Embora também tenha conquistado fãs em outras partes do mundo, foi na América Latina que a principal obra de Bolanõs ganhou contornos de fenômeno cultural – a ponto de ser comparada pela revista Forbes ao revolucionário Simon Bolivar por seu poder unificador no continente. Para o humorista, os índices de pobreza da região ajudavam a explicar o grande apelo do personagem entre os latino-americanos. “O Chaves é uma criança que não cresce porque não come. O personagem faz sucesso em qualquer lugar do planeta onde haja fome”, disse ele na entrevista a VEJA.

Reprodução

Bolanõs abraça Maria Antonieta de las Nieves, a Chiquinha: disputas judiciais abalaram amizade com ex-colegas

​Triângulo amoroso – A exibição original de Chaves no México durou de 1971 a 1980 – terminou, portanto, anos antes de o programa sequer começar a ser veiculado no Brasil. Após esse período, o seriado sobreviveu até 1992 como esquete dentro do programa de Chespirito na Televisa, chegando ao fim por causa da idade avançada de Bolaños, então com 63 anos. Muito antes disso, no entanto, o humorístico já havia sofrido baixas em seu elenco – a primeira delas por causa de um inesperado triângulo amoroso entre Chaves, Dona Florinda e Quico. Ou melhor, entre Bolaños, a atriz Florinda Meza e o ator Carlos Villagrán.

Namorada de Villagrán durante anos, Meza trocou o parceiro pelo intérprete de Chaves em 1977. Logo depois, Villagrán anunciou sua saída do programa para seguir carreira-solo. A rusga entre os ex-colegas, porém, não terminou por aí e acabou se desdobrando em uma disputa judicial pelo personagem de Quico. Por causa da briga, Villagrán passou a se apresentar alterando a grafia do nome para “Kiko”. Mostrando que o tempo não aplacou a animosidade entre eles, o ator acusou Bolaños em 2011 de não lhe pagar os direitos devidos pelo faturamento do programa. “Tudo quem leva é o Roberto, que é multimilionário”, alfinetou.

Conflito semelhante envolveu a intérprete de Chiquinha, Maria Antonieta de Las Nieves, que se desentendeu com Bolaños em 1994 e travou por mais de uma década uma batalha pelos direitos de uso da personagem. As disputas nos tribunais desgastaram a relação entre Bolaños e os ex-colegas e o criador de Chaves nunca mais retomou a amizade com a dupla. “Ele não atende meus telefonemas nem meus convites. Se não quer, não posso obrigá-lo a ser meu amigo”, lamentou Maria Antonieta em entrevista ao site de VEJA em 2013.

O relacionamento com Florinda Meza, porém, rendeu frutos duradouros.
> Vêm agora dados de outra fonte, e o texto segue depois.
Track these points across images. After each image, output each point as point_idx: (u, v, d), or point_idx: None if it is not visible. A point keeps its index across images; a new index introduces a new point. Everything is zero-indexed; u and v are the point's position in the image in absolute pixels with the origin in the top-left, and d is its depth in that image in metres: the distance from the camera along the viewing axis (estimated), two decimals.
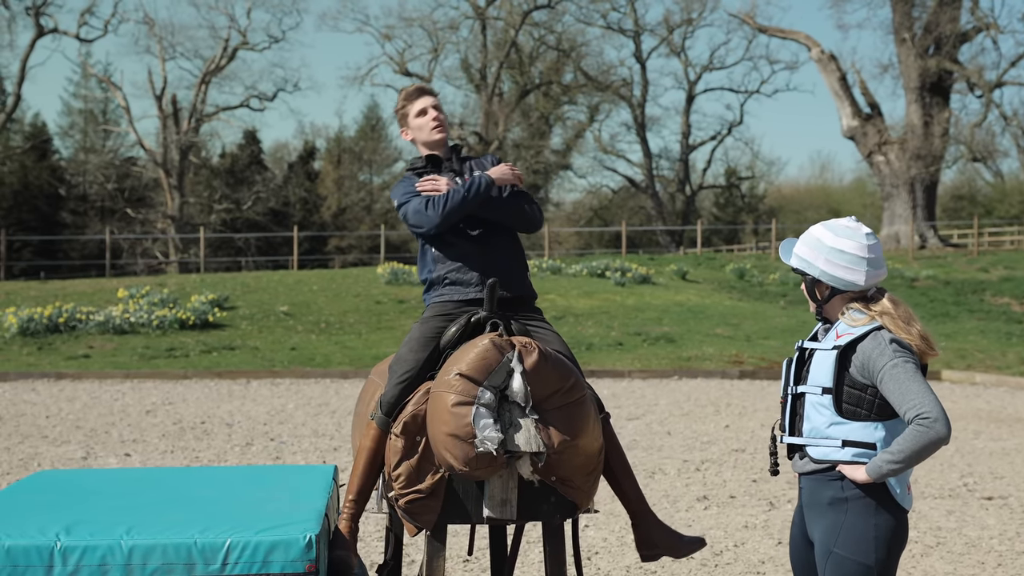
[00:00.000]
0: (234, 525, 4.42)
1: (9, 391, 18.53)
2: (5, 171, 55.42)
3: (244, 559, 4.23)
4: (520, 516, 4.52)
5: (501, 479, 4.47)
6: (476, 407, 4.32)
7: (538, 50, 64.42)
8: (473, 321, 4.79)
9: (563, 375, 4.46)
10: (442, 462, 4.40)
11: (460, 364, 4.39)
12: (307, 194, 65.01)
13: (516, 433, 4.34)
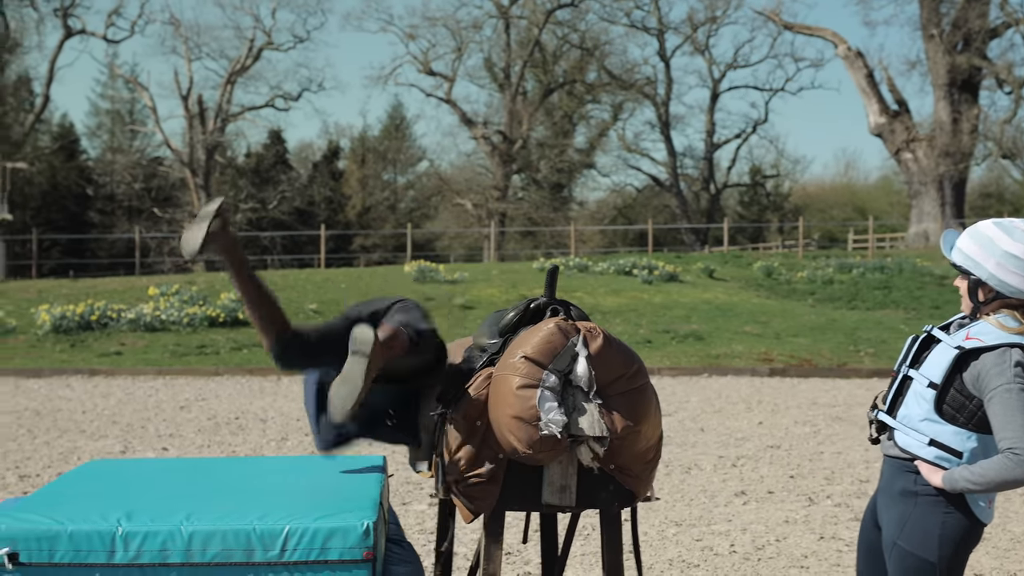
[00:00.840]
0: (291, 512, 4.44)
1: (44, 387, 18.64)
2: (34, 171, 55.67)
3: (302, 546, 4.24)
4: (579, 503, 4.52)
5: (561, 465, 4.46)
6: (541, 390, 4.32)
7: (562, 49, 64.43)
8: (532, 307, 4.79)
9: (627, 361, 4.45)
10: (505, 445, 4.40)
11: (525, 347, 4.39)
12: (332, 193, 65.16)
13: (580, 417, 4.34)
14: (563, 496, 4.47)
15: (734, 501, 9.30)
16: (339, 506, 4.54)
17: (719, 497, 9.46)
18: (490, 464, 4.49)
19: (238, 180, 62.61)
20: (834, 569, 7.17)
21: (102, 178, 62.06)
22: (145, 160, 62.43)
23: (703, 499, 9.37)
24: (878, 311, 27.94)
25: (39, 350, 22.95)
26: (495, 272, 33.24)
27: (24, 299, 28.19)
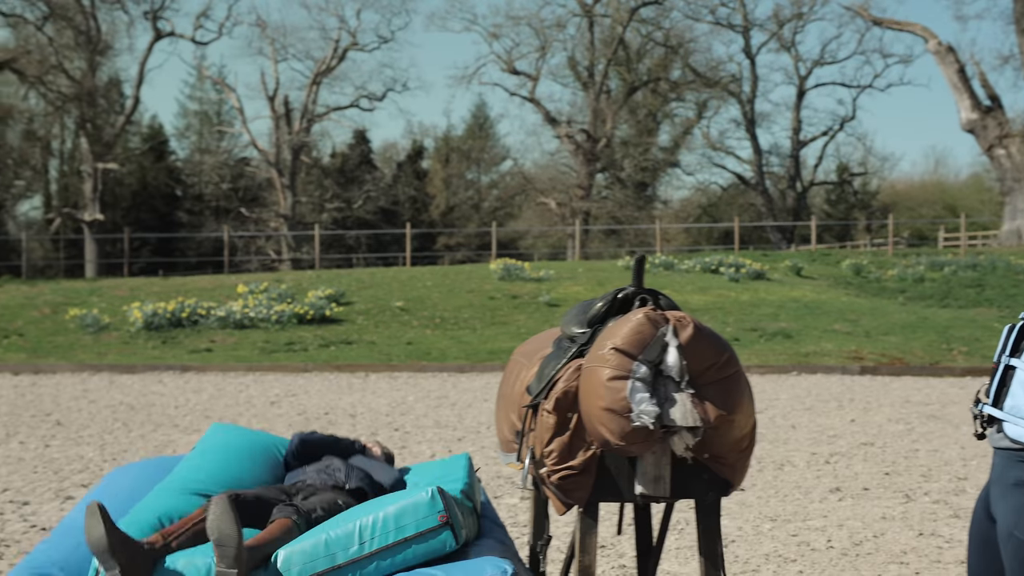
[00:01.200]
0: (365, 509, 4.47)
1: (138, 382, 18.93)
2: (125, 172, 56.56)
3: (378, 533, 4.27)
4: (673, 494, 4.48)
5: (654, 455, 4.43)
6: (632, 381, 4.28)
7: (646, 47, 64.16)
8: (620, 297, 4.76)
9: (718, 349, 4.40)
10: (596, 437, 4.38)
11: (615, 338, 4.36)
12: (416, 193, 65.47)
13: (672, 407, 4.30)
14: (657, 487, 4.44)
15: (829, 497, 9.20)
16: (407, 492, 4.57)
17: (813, 493, 9.36)
18: (583, 456, 4.47)
19: (323, 180, 63.11)
20: (935, 565, 7.06)
21: (190, 178, 62.87)
22: (232, 160, 63.14)
23: (797, 495, 9.27)
24: (971, 309, 27.50)
25: (132, 346, 23.32)
26: (580, 270, 33.20)
27: (117, 297, 28.65)
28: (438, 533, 4.30)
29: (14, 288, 31.26)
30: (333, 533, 4.30)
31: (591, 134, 60.38)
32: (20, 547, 7.39)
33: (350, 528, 4.29)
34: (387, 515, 4.30)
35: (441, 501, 4.32)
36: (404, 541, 4.28)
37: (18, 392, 17.53)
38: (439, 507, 4.30)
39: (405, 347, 23.20)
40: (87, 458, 11.05)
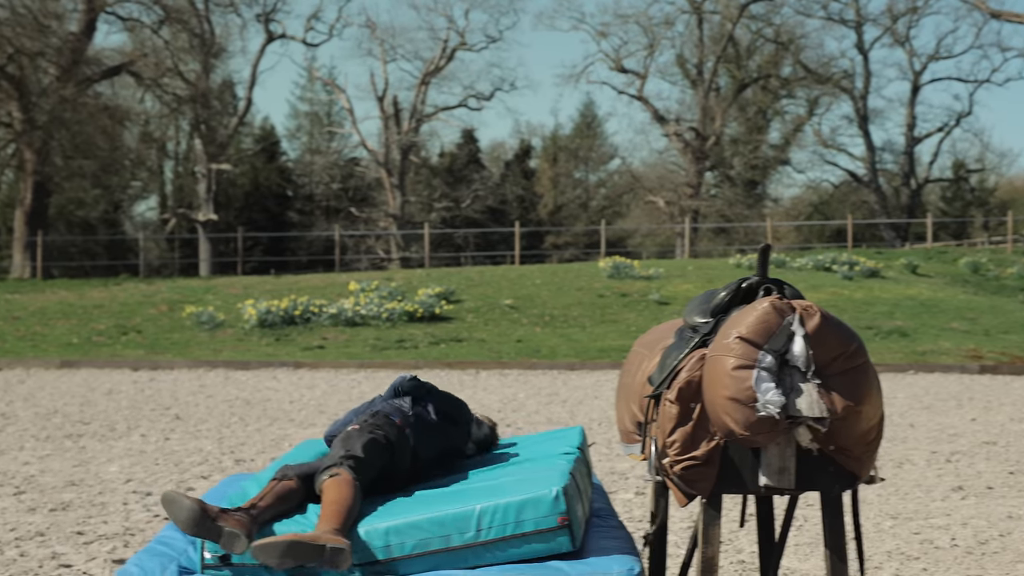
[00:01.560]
0: (483, 492, 4.47)
1: (252, 379, 19.21)
2: (237, 173, 57.44)
3: (496, 523, 4.26)
4: (798, 485, 4.42)
5: (779, 447, 4.37)
6: (757, 370, 4.23)
7: (756, 43, 63.55)
8: (744, 287, 4.71)
9: (845, 339, 4.33)
10: (720, 427, 4.33)
11: (740, 327, 4.31)
12: (524, 192, 65.57)
13: (798, 398, 4.24)
14: (782, 478, 4.37)
15: (951, 496, 9.02)
16: (529, 479, 4.55)
17: (935, 492, 9.19)
18: (706, 446, 4.43)
19: (432, 179, 63.49)
20: None
21: (301, 179, 63.64)
22: (342, 161, 63.77)
23: (918, 493, 9.11)
24: None
25: (246, 343, 23.68)
26: (690, 268, 33.01)
27: (231, 295, 29.12)
28: (556, 534, 4.28)
29: (132, 286, 31.93)
30: (451, 512, 4.29)
31: (700, 132, 59.98)
32: (144, 535, 7.52)
33: (469, 510, 4.28)
34: (509, 504, 4.28)
35: (564, 502, 4.30)
36: (521, 536, 4.27)
37: (137, 387, 17.88)
38: (561, 508, 4.28)
39: (515, 345, 23.25)
40: (206, 451, 11.23)
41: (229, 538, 4.07)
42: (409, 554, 4.24)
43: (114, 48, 50.22)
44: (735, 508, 7.84)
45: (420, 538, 4.24)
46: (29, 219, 41.05)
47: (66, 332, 25.33)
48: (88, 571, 6.63)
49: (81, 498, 8.83)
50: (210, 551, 4.21)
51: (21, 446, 11.58)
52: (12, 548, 7.15)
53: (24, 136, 41.15)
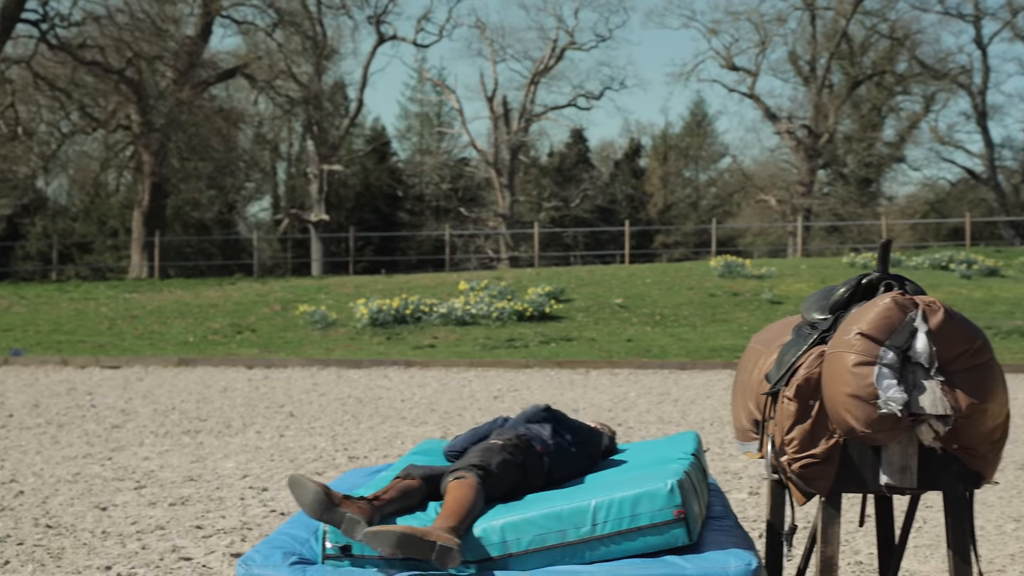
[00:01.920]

Descrita por Bolaños como “uma dessas mulheres que passam de uma em uma e os homens seguem de três em três”, a atriz, vinte anos mais nova do que ele, foi sua companheira por mais de trinta anos – nos últimos deles fazendo também o papel de assessora e enfermeira do marido já debilitado.

Perguntado muitas vezes sobre a razão do estrondoso êxito de sua principal obra, Bolaños tinha uma explicação simples – e surpreendentemente satisfatória – na ponta da língua: “Chaves sempre defendeu valores familiares como honestidade e compaixão, e as pessoas se identificam com ele por causa disso”.